Negasi adalah strategi orang ngomong, Apa manfaatnya negasi dalam kaitannya dengan pemahaman ideologi? Kita selalu  khawatir ketika dihadapan ideologi kita tidak otentikNegasi bisa  dieksplor faedahnya untuk menghadapi ideologi, (bisa dipraktekan: strategi menghadapi ideologi). Untuk dikaitkan dengan macam-macam posisi subjek dalam psikoanalisa, ada yang neurosis, psikosis, preversi, yang punya cara sendiri dalam mengatakan kebenaran.

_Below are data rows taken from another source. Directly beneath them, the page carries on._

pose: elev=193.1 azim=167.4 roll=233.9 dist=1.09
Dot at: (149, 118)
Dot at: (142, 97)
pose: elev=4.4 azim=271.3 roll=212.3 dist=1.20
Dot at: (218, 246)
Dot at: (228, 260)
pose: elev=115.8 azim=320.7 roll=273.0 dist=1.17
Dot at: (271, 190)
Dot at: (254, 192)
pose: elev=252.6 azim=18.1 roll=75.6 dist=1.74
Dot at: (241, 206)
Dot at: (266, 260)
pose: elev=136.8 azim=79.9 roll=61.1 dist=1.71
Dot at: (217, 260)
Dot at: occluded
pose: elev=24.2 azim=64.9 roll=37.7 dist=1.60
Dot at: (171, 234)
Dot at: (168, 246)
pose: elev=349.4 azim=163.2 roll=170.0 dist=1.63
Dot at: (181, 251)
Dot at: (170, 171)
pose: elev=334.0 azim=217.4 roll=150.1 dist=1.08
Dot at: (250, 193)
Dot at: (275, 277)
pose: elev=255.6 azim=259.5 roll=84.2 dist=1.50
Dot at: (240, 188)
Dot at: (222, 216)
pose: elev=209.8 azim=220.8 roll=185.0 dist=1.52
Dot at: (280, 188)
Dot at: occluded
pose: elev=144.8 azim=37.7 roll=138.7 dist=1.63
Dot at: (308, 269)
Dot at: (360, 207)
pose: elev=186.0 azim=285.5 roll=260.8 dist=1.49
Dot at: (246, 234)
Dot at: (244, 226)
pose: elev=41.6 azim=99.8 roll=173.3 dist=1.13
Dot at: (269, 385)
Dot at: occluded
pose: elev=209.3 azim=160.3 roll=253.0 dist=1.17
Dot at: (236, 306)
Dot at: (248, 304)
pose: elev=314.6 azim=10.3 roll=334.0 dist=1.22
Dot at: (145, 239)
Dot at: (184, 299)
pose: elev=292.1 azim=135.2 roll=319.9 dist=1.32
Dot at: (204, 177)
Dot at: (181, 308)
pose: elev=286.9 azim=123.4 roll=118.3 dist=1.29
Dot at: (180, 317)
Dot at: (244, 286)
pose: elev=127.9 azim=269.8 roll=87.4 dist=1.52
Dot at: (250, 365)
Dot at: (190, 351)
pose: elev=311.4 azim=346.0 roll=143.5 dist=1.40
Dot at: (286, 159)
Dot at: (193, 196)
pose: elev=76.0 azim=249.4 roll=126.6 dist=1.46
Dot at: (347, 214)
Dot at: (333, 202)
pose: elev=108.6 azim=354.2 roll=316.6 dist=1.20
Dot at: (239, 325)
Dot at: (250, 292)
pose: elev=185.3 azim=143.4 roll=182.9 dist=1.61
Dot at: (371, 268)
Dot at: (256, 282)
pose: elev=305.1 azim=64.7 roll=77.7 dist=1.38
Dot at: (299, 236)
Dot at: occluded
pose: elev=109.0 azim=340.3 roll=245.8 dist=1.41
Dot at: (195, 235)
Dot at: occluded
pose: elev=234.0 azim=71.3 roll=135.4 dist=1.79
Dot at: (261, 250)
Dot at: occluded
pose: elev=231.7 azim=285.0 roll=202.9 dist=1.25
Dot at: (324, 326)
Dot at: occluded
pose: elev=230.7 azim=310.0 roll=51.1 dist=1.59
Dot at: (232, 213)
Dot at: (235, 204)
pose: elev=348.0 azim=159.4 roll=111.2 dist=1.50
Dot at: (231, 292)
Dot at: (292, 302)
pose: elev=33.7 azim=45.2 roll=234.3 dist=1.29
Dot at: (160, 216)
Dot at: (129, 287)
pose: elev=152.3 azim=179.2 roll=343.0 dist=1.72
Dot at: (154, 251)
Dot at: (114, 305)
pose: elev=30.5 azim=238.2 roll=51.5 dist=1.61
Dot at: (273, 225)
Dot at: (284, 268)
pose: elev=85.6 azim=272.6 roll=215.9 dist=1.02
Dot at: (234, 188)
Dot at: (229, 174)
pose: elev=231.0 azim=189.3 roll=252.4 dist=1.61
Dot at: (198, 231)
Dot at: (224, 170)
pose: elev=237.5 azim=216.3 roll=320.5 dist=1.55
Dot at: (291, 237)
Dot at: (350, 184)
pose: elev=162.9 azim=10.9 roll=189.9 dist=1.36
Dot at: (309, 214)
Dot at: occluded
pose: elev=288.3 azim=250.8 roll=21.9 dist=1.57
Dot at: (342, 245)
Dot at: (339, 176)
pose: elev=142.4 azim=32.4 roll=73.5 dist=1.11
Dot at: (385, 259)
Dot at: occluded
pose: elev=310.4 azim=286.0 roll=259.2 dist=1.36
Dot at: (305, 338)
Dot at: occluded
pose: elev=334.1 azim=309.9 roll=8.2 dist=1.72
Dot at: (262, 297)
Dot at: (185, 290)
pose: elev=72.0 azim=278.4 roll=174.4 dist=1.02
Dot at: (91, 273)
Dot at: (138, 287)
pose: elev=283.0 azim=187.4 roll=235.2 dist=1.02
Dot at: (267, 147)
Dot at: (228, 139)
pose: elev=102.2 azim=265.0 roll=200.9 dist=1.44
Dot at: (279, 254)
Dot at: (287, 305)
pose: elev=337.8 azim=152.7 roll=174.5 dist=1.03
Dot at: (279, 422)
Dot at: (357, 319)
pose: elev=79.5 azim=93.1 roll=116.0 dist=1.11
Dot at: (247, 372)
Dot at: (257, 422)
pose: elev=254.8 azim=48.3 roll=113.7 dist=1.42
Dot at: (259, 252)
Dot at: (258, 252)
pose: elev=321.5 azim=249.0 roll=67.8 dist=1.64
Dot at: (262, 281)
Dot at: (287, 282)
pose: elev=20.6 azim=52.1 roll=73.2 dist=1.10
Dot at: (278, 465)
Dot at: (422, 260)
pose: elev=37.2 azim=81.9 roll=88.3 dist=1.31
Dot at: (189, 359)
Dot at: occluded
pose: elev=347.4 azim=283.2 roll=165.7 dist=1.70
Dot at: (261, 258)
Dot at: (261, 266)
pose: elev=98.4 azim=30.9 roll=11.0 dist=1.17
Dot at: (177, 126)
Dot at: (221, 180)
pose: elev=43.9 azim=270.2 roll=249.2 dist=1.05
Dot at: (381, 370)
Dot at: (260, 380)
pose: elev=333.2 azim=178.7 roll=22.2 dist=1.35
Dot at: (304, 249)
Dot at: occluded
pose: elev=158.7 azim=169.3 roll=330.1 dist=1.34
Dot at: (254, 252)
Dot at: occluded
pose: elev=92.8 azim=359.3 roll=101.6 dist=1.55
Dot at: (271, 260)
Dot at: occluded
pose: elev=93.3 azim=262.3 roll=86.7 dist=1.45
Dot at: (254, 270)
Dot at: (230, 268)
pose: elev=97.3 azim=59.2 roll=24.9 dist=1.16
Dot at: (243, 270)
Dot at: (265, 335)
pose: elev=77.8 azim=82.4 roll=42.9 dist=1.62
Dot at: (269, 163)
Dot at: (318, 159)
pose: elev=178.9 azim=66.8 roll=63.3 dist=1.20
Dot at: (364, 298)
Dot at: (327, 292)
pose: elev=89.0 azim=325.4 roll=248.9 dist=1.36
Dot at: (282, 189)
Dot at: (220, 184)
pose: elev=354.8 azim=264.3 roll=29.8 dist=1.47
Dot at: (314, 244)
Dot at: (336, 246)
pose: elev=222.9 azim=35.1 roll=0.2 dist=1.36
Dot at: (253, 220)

Ada orang yang selalu mengatakan sesuatu hampir selalu yang negatif. Kenapa? Mencari aman. Pura-pura mengatakan tidak supaya menunjukan yang iya. Ada pura iya, ada pura-pura tidak, ini ada dua jenis subjek.
-      
     Gagasan negasi dalam Lacan, pertama-tama dipake dalam misrecognition, ada dua hal yang terjadi bersama-sama: afirmasi dan negasi. Mengafirmasi menemukan dirinya dan mengatakan itu bukan dirinya (hanya bayangan). Ini adalah Split dalam tataran imajiner. Kita menegasi sesuatu yang ada, tapi bukan di sana.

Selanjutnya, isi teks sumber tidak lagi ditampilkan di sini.